### Record extracts ###

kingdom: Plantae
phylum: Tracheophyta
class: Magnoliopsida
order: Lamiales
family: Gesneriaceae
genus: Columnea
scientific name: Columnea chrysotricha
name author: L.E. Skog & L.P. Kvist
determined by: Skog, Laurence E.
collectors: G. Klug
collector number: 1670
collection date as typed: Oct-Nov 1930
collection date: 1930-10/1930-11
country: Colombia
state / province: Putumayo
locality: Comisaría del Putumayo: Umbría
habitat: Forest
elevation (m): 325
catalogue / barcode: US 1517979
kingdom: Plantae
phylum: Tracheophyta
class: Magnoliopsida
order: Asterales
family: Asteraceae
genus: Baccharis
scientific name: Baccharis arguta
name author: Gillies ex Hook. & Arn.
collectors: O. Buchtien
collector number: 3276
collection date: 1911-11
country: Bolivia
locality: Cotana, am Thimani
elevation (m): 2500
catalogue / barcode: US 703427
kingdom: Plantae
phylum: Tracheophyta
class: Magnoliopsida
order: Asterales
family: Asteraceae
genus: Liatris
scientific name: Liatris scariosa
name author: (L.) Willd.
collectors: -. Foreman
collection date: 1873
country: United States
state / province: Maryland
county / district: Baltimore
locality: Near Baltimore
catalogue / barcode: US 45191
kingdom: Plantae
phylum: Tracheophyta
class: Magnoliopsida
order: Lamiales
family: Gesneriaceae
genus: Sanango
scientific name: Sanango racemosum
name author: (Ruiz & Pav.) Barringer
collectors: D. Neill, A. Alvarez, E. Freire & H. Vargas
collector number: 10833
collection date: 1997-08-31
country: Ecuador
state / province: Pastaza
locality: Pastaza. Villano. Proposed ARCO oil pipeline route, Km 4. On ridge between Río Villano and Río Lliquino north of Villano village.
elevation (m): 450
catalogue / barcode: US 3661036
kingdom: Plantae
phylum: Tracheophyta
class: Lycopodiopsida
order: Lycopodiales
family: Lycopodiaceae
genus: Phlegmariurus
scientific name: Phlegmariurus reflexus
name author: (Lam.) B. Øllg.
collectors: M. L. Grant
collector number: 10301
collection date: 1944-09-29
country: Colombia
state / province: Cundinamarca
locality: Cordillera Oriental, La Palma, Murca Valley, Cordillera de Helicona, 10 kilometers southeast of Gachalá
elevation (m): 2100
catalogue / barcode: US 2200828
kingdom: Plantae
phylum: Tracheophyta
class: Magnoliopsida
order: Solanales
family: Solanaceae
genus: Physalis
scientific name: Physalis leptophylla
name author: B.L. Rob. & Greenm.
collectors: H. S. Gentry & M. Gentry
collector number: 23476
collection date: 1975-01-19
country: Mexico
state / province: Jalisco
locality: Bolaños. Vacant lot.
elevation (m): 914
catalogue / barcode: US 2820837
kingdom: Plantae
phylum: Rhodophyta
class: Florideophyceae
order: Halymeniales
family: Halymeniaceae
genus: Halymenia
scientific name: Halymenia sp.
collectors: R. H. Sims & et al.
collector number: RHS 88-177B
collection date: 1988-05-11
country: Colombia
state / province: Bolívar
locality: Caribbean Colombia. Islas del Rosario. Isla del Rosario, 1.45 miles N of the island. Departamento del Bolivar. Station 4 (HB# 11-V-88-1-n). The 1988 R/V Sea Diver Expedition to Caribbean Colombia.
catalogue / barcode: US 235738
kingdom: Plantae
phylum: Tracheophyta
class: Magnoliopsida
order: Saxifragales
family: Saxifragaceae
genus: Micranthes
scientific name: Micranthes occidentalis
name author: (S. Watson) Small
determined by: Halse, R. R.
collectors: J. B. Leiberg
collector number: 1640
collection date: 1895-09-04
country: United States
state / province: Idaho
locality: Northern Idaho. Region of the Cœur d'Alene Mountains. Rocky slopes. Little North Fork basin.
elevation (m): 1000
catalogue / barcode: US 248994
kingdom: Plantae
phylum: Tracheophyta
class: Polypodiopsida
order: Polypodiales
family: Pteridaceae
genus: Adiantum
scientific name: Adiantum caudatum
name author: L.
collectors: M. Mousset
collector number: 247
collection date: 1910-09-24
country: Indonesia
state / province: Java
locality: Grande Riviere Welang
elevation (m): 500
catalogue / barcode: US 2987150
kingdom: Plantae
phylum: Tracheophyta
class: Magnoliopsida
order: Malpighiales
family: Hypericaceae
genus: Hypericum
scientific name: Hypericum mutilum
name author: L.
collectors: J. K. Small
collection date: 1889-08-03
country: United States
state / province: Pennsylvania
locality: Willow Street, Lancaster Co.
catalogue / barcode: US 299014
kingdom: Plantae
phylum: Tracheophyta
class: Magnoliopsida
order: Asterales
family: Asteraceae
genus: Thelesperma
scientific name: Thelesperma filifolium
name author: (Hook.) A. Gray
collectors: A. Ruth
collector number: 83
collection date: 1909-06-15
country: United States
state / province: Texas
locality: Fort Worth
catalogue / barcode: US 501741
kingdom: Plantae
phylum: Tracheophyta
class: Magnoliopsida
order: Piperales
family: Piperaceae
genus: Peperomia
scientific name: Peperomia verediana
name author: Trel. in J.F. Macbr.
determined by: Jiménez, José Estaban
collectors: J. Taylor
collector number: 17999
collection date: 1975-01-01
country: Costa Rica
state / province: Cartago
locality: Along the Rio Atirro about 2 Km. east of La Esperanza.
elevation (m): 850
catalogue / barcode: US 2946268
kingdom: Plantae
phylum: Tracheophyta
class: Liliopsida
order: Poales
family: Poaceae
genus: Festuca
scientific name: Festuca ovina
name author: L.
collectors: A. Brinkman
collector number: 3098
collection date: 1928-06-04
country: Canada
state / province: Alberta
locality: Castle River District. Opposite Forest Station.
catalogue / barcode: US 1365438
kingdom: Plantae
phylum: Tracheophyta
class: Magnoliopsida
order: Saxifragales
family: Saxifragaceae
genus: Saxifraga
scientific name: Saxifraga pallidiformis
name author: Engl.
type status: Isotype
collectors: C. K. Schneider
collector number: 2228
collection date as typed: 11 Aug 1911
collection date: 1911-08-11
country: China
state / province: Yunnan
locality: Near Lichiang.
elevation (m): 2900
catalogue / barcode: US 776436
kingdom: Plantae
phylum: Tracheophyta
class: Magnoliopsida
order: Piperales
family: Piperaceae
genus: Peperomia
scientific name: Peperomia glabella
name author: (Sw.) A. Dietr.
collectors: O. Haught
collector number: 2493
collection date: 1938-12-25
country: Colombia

###

**Problem description:** Copy every one of the lines above word for word.

**Expected output:**
kingdom: Plantae
phylum: Tracheophyta
class: Magnoliopsida
order: Lamiales
family: Gesneriaceae
genus: Columnea
scientific name: Columnea chrysotricha
name author: L.E. Skog & L.P. Kvist
determined by: Skog, Laurence E.
collectors: G. Klug
collector number: 1670
collection date as typed: Oct-Nov 1930
collection date: 1930-10/1930-11
country: Colombia
state / province: Putumayo
locality: Comisaría del Putumayo: Umbría
habitat: Forest
elevation (m): 325
catalogue / barcode: US 1517979
kingdom: Plantae
phylum: Tracheophyta
class: Magnoliopsida
order: Asterales
family: Asteraceae
genus: Baccharis
scientific name: Baccharis arguta
name author: Gillies ex Hook. & Arn.
collectors: O. Buchtien
collector number: 3276
collection date: 1911-11
country: Bolivia
locality: Cotana, am Thimani
elevation (m): 2500
catalogue / barcode: US 703427
kingdom: Plantae
phylum: Tracheophyta
class: Magnoliopsida
order: Asterales
family: Asteraceae
genus: Liatris
scientific name: Liatris scariosa
name author: (L.) Willd.
collectors: -. Foreman
collection date: 1873
country: United States
state / province: Maryland
county / district: Baltimore
locality: Near Baltimore
catalogue / barcode: US 45191
kingdom: Plantae
phylum: Tracheophyta
class: Magnoliopsida
order: Lamiales
family: Gesneriaceae
genus: Sanango
scientific name: Sanango racemosum
name author: (Ruiz & Pav.) Barringer
collectors: D. Neill, A. Alvarez, E. Freire & H. Vargas
collector number: 10833
collection date: 1997-08-31
country: Ecuador
state / province: Pastaza
locality: Pastaza. Villano. Proposed ARCO oil pipeline route, Km 4. On ridge between Río Villano and Río Lliquino north of Villano village.
elevation (m): 450
catalogue / barcode: US 3661036
kingdom: Plantae
phylum: Tracheophyta
class: Lycopodiopsida
order: Lycopodiales
family: Lycopodiaceae
genus: Phlegmariurus
scientific name: Phlegmariurus reflexus
name author: (Lam.) B. Øllg.
collectors: M. L. Grant
collector number: 10301
collection date: 1944-09-29
country: Colombia
state / province: Cundinamarca
locality: Cordillera Oriental, La Palma, Murca Valley, Cordillera de Helicona, 10 kilometers southeast of Gachalá
elevation (m): 2100
catalogue / barcode: US 2200828
kingdom: Plantae
phylum: Tracheophyta
class: Magnoliopsida
order: Solanales
family: Solanaceae
genus: Physalis
scientific name: Physalis leptophylla
name author: B.L. Rob. & Greenm.
collectors: H. S. Gentry & M. Gentry
collector number: 23476
collection date: 1975-01-19
country: Mexico
state / province: Jalisco
locality: Bolaños. Vacant lot.
elevation (m): 914
catalogue / barcode: US 2820837
kingdom: Plantae
phylum: Rhodophyta
class: Florideophyceae
order: Halymeniales
family: Halymeniaceae
genus: Halymenia
scientific name: Halymenia sp.
collectors: R. H. Sims & et al.
collector number: RHS 88-177B
collection date: 1988-05-11
country: Colombia
state / province: Bolívar
locality: Caribbean Colombia. Islas del Rosario. Isla del Rosario, 1.45 miles N of the island. Departamento del Bolivar. Station 4 (HB# 11-V-88-1-n). The 1988 R/V Sea Diver Expedition to Caribbean Colombia.
catalogue / barcode: US 235738
kingdom: Plantae
phylum: Tracheophyta
class: Magnoliopsida
order: Saxifragales
family: Saxifragaceae
genus: Micranthes
scientific name: Micranthes occidentalis
name author: (S. Watson) Small
determined by: Halse, R. R.
collectors: J. B. Leiberg
collector number: 1640
collection date: 1895-09-04
country: United States
state / province: Idaho
locality: Northern Idaho. Region of the Cœur d'Alene Mountains. Rocky slopes. Little North Fork basin.
elevation (m): 1000
catalogue / barcode: US 248994
kingdom: Plantae
phylum: Tracheophyta
class: Polypodiopsida
order: Polypodiales
family: Pteridaceae
genus: Adiantum
scientific name: Adiantum caudatum
name author: L.
collectors: M. Mousset
collector number: 247
collection date: 1910-09-24
country: Indonesia
state / province: Java
locality: Grande Riviere Welang
elevation (m): 500
catalogue / barcode: US 2987150
kingdom: Plantae
phylum: Tracheophyta
class: Magnoliopsida
order: Malpighiales
family: Hypericaceae
genus: Hypericum
scientific name: Hypericum mutilum
name author: L.
collectors: J. K. Small
collection date: 1889-08-03
country: United States
state / province: Pennsylvania
locality: Willow Street, Lancaster Co.
catalogue / barcode: US 299014
kingdom: Plantae
phylum: Tracheophyta
class: Magnoliopsida
order: Asterales
family: Asteraceae
genus: Thelesperma
scientific name: Thelesperma filifolium
name author: (Hook.) A. Gray
collectors: A. Ruth
collector number: 83
collection date: 1909-06-15
country: United States
state / province: Texas
locality: Fort Worth
catalogue / barcode: US 501741
kingdom: Plantae
phylum: Tracheophyta
class: Magnoliopsida
order: Piperales
family: Piperaceae
genus: Peperomia
scientific name: Peperomia verediana
name author: Trel. in J.F. Macbr.
determined by: Jiménez, José Estaban
collectors: J. Taylor
collector number: 17999
collection date: 1975-01-01
country: Costa Rica
state / province: Cartago
locality: Along the Rio Atirro about 2 Km. east of La Esperanza.
elevation (m): 850
catalogue / barcode: US 2946268
kingdom: Plantae
phylum: Tracheophyta
class: Liliopsida
order: Poales
family: Poaceae
genus: Festuca
scientific name: Festuca ovina
name author: L.
collectors: A. Brinkman
collector number: 3098
collection date: 1928-06-04
country: Canada
state / province: Alberta
locality: Castle River District. Opposite Forest Station.
catalogue / barcode: US 1365438
kingdom: Plantae
phylum: Tracheophyta
class: Magnoliopsida
order: Saxifragales
family: Saxifragaceae
genus: Saxifraga
scientific name: Saxifraga pallidiformis
name author: Engl.
type status: Isotype
collectors: C. K. Schneider
collector number: 2228
collection date as typed: 11 Aug 1911
collection date: 1911-08-11
country: China
state / province: Yunnan
locality: Near Lichiang.
elevation (m): 2900
catalogue / barcode: US 776436
kingdom: Plantae
phylum: Tracheophyta
class: Magnoliopsida
order: Piperales
family: Piperaceae
genus: Peperomia
scientific name: Peperomia glabella
name author: (Sw.) A. Dietr.
collectors: O. Haught
collector number: 2493
collection date: 1938-12-25
country: Colombia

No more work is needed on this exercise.